How To: Paint Textured Walls
Follow this step-by-step tutorial to make light work of painting the finicky surface of a textured wall.
While an attractive way to update a knockdown, skip trowel, or orange peel finish, attempting to paint a textured wall can be a trying task. Traditional paint brushes tend to skip the peaks, valleys, and indentations, leaving unsightly bare patches that require multiple passes to cover fully. But all hope is not lost for do-it-yourselfers. If you’re preparing for a paint job, follow along with this guide on how to paint a textured wall. Its meticulous technique using either a roller or wall brush—a paint applicator that’s wider and thicker than a standard brush, with flexible square-ended bristles that hold more paint—will let you paint over any textured wall with stellar results and minimal effort.
Choose a primer designed for textured surfaces (typically labeled as “high build” or “problem surface”). Opt for either a white or a tinted primer close to the color of the paint. Either latex or oil-based works here, but keep in mind: Oil-based is more versatile because you can top it with either latex or oil-based paint, whereas oil-based paint won’t adhere as well to latex primer.
Choose either a latex or oil-based paint with a low maintenance finish that’s reflective enough to highlight the details of the wall texture—a satin or semi-gloss sheen, rather than a flat matte finish.
Move furniture to the center of the room and cover with tarp to protect them when you begin to paint textured walls. Lay additional drop cloths on the floor below the textured walls. Detach mirrors, artwork, and window treatments. Use painter’s tape to cover baseboards, ceiling trim, and any other areas of you don’t want to paint.
Turn off light switches or fixtures, shut off the circuit breaker to the room, and then detach electrical outlet and light switch cover plates. Use painter’s tape to mask anything that cannot be removed but should not be painted.

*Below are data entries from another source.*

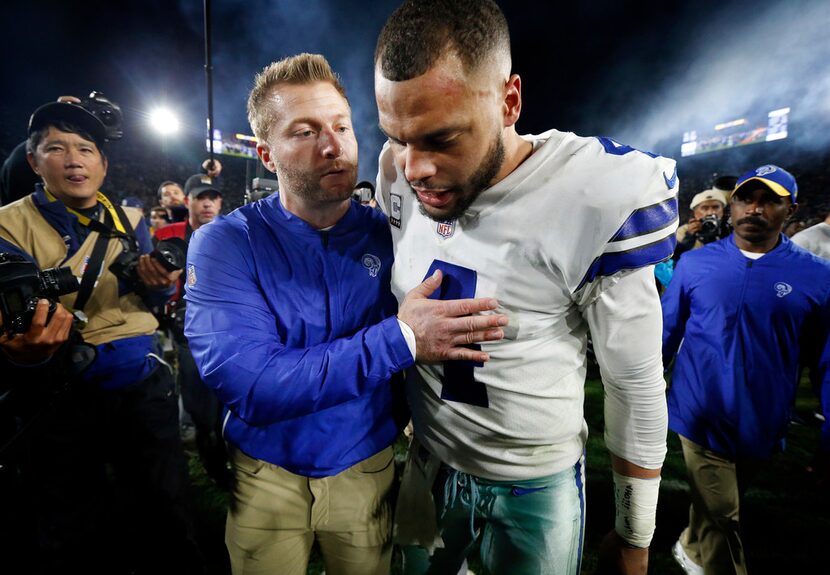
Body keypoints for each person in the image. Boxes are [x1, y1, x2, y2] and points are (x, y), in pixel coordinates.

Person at [373, 1, 678, 573]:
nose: (414, 166)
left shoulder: (590, 193)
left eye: (441, 139)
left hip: (534, 485)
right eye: (397, 136)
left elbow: (634, 382)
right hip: (428, 462)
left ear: (509, 101)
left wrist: (635, 533)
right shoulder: (396, 169)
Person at [184, 53, 508, 575]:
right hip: (267, 471)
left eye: (341, 126)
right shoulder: (224, 242)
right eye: (305, 132)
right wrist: (401, 339)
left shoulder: (391, 234)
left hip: (367, 465)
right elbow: (252, 384)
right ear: (267, 155)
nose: (334, 146)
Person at [0, 100, 202, 574]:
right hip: (61, 387)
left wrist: (159, 285)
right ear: (32, 161)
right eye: (57, 148)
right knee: (67, 514)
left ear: (103, 163)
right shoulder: (8, 223)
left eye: (86, 149)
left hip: (141, 381)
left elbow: (152, 303)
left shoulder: (130, 219)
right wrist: (25, 356)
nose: (74, 160)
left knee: (166, 504)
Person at [662, 164, 830, 575]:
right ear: (732, 204)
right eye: (746, 198)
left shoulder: (817, 275)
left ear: (790, 209)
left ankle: (690, 544)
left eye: (770, 200)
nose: (755, 209)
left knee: (720, 503)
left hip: (764, 418)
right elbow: (665, 332)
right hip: (699, 410)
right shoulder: (695, 265)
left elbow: (825, 359)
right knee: (724, 515)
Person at [155, 173, 229, 486]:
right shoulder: (168, 234)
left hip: (229, 329)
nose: (207, 203)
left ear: (221, 202)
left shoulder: (234, 232)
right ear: (188, 202)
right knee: (201, 408)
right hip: (188, 330)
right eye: (200, 197)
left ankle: (234, 461)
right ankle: (214, 467)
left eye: (212, 197)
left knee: (231, 403)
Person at [674, 187, 729, 260]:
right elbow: (675, 259)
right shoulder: (683, 231)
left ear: (723, 210)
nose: (711, 212)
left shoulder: (731, 229)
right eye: (705, 208)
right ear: (695, 213)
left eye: (716, 207)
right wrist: (689, 237)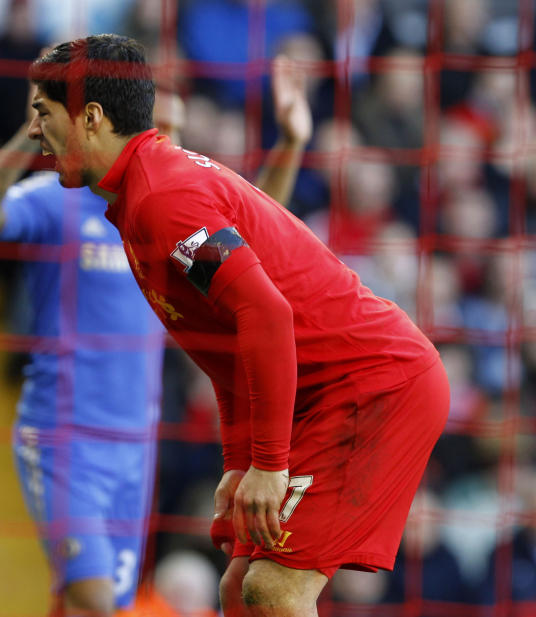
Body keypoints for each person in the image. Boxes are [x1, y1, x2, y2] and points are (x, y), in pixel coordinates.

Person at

While you’ve removed most of your light sources, do set up and turn on a battery-operated work light in the room facing the painting surface so that you can more clearly see the texture of the wall treatment.
Fill any holes or divots on the surface using a spackling compound and a putty knife. Let the compound cure according to package instructions.
Vacuum the entire textured wall to eliminate any dust on and between the grooves with a brush attachment.
In a gallon-sized bucket, dilute one ounce of liquid dish soap in one gallon of warm water. Then wipe down the wall with a clean cloth saturated with the soapy solution to lift grit and grime. Make a second pass with a water-dampened cloth and allow to dry fully.
Donning gloves and a respirator, fill a paint tray with primer and load a wall brush or paint roller with a thick nap cover. When painting textured walls—or any walls, really—apply a coat of primer to the wall in “W” shaped strokes for maximum coverage, starting with the top left corner and moving down. Let cure according to package instructions.
If discoloration or other cosmetic flaws on the wall persist after the first primer coat cures, follow with a second coat and let dry completely.
Fill a fresh paint tray with paint, dip a 2″- to 4″-wide angled brush into the tray and use this to “cut in”, painting the edges of the wall to protect abutting surfaces such as ceilings from errant paint strokes.
Load a fresh, 1-¼”- to 1-½”-thick-nap roller cover or wall brush from the same tray, and paint textured walls using the same technique you did to prime them: Make a pass over the wall in “W”-shaped strokes, working from the top down until the entire wall is covered. If, while using a roller, you find that the paint isn’t reaching the recesses of a particular region, go over it with a wall brush.
When finished, examine the wall to check for missed areas and touch up as necessary with either a chip brush or a smaller roller cover. Let the first coat of paint cure according to the package instructions.
If you desire a deeper hue, repeat Steps 8 and 9 and paint the textured walls with a second coat. Then, let it cure completely before reconnecting light fixtures and otherwise restoring the room.